The only time a standard requires a diagnostic message (note that the standard does not distinguish between warnings and errors that stop compilation) is when a program violates the standard. Unless the compiler excludes the "no diagnostics required" statement.

All other warnings are optional to the compiler and not required by the standard.




1) Is there a resource that says which operator combinations now require parentheses?

No, since parentheses are not required. The warning is just a suggestion from the compiler. The program is well formed.

There were warnings when I added the -std = C ++ 11 flag

For what it's worth, my GCC warns, regardless of the standard argument.




2) Is there a way to disable only operator priority warnings but keep other warnings?

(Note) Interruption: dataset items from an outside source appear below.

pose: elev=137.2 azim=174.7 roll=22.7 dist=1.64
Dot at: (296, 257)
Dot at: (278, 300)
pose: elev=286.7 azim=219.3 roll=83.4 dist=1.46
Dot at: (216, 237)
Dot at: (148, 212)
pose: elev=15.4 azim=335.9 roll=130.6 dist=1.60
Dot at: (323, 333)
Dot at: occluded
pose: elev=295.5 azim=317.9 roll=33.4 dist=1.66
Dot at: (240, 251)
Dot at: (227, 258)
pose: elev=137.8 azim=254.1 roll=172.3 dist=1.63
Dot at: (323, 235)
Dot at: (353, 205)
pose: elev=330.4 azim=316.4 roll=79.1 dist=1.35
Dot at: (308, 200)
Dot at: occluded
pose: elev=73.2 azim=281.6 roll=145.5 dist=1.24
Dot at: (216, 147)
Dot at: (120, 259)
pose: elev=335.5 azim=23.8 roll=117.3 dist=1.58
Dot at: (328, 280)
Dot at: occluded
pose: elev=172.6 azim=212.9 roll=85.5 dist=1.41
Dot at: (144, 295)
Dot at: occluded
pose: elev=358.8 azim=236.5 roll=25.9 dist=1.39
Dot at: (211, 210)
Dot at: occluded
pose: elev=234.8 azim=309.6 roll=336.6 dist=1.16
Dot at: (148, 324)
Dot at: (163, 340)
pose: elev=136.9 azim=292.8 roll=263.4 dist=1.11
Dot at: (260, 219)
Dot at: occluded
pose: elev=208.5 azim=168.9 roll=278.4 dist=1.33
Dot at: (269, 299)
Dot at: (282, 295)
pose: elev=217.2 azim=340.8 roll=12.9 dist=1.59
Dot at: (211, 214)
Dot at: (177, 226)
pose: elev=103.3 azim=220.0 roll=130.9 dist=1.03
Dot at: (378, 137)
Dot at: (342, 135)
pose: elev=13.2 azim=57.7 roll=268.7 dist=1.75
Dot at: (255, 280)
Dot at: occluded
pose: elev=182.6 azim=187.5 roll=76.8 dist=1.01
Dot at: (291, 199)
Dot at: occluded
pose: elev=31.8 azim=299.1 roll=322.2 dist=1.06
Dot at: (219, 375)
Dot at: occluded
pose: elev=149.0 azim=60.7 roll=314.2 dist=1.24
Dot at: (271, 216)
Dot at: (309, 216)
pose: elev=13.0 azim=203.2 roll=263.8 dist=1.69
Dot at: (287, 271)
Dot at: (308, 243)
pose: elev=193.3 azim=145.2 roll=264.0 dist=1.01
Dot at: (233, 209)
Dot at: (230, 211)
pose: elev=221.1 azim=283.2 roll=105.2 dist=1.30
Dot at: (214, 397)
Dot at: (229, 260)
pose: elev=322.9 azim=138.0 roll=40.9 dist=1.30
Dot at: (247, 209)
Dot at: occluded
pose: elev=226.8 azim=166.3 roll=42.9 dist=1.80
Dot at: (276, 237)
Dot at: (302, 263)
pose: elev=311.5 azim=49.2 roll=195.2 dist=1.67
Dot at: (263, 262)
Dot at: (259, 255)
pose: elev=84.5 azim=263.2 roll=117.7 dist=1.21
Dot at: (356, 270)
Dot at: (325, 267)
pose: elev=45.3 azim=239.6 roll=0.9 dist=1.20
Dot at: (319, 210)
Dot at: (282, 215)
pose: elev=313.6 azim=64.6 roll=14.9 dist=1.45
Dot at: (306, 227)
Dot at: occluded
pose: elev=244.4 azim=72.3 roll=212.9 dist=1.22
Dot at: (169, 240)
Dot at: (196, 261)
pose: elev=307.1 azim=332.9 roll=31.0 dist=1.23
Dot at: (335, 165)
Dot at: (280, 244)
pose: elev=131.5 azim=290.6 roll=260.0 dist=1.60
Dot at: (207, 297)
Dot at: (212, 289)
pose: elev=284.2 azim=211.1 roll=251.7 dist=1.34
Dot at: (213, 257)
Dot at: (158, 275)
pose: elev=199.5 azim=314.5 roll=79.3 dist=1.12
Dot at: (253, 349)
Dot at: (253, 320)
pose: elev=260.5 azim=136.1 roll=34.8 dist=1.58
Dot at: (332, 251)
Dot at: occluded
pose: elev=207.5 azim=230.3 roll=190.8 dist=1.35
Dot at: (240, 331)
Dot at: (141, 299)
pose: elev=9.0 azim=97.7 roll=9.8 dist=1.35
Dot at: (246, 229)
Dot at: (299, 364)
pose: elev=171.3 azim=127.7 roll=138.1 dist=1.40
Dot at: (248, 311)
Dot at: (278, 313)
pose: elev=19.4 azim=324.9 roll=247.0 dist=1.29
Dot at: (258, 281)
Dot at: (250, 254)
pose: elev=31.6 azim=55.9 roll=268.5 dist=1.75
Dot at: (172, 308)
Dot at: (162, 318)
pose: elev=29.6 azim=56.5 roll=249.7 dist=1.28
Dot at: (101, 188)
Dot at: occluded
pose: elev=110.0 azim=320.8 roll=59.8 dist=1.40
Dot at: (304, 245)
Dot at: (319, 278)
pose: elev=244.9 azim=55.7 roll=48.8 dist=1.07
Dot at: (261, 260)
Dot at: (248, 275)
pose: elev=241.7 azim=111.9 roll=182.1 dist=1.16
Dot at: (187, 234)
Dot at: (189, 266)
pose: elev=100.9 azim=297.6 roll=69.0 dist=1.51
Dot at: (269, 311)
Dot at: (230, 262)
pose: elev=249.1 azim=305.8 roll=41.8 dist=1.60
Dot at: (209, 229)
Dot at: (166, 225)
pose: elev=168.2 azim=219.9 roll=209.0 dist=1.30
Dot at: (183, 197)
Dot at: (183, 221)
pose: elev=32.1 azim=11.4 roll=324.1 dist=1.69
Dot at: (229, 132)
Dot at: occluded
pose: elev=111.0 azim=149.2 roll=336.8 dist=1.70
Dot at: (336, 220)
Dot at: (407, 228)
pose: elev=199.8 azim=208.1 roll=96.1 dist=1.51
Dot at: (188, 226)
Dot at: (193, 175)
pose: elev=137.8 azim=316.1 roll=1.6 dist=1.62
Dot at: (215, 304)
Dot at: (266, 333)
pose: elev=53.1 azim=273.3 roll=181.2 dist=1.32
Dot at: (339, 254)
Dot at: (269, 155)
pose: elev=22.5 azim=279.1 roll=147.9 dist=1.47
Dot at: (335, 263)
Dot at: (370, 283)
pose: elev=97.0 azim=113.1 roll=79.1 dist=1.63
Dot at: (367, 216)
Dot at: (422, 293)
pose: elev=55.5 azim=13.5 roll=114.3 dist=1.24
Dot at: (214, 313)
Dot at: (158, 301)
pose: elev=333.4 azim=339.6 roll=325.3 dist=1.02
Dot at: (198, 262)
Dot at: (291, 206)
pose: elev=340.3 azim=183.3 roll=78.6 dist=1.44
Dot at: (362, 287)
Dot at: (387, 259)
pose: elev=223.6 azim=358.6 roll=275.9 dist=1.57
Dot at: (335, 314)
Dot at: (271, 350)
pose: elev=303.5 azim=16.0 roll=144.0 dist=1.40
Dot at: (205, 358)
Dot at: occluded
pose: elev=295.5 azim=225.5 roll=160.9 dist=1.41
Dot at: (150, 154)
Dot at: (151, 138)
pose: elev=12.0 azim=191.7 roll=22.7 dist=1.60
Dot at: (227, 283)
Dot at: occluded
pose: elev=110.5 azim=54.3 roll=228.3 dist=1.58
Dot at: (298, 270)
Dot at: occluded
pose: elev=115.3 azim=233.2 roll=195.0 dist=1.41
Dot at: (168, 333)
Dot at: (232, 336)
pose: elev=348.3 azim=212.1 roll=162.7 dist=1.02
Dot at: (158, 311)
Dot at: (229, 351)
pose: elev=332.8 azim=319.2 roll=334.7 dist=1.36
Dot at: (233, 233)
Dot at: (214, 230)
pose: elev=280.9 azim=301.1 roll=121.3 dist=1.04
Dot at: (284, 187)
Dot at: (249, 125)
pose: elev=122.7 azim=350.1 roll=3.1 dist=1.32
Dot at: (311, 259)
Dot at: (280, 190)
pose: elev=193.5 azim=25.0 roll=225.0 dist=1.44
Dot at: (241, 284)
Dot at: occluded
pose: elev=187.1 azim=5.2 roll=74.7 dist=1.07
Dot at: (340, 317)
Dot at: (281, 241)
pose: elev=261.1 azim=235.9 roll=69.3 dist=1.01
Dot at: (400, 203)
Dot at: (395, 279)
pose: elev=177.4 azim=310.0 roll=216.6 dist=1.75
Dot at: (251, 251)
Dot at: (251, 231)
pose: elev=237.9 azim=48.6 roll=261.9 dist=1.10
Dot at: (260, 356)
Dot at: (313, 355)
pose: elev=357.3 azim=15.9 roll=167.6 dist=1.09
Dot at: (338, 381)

The warning itself states which warning option enabled it (here is the warning from my GCC):

warning: suggest parentheses around '+' inside '< [- Wparentheses]

To turn off, you can use the appropriate option to turn it off: -Wno-WHATEVER

.




Now my statements look very ugly, with 5 or more parentheses floating around them.

I recommend instead extracting the repeating structure and reusing the standard algorithm:

std::accumulate(string, string + 4, 0, [](auto sum, auto value) {
    return (sum << CHAR_BIT) + value;
});

      

Much less parentheses :) Note that in C ++ 11 (up to C ++ 14) you cannot use a auto

lambda as an argument type. I don't know what types you are using.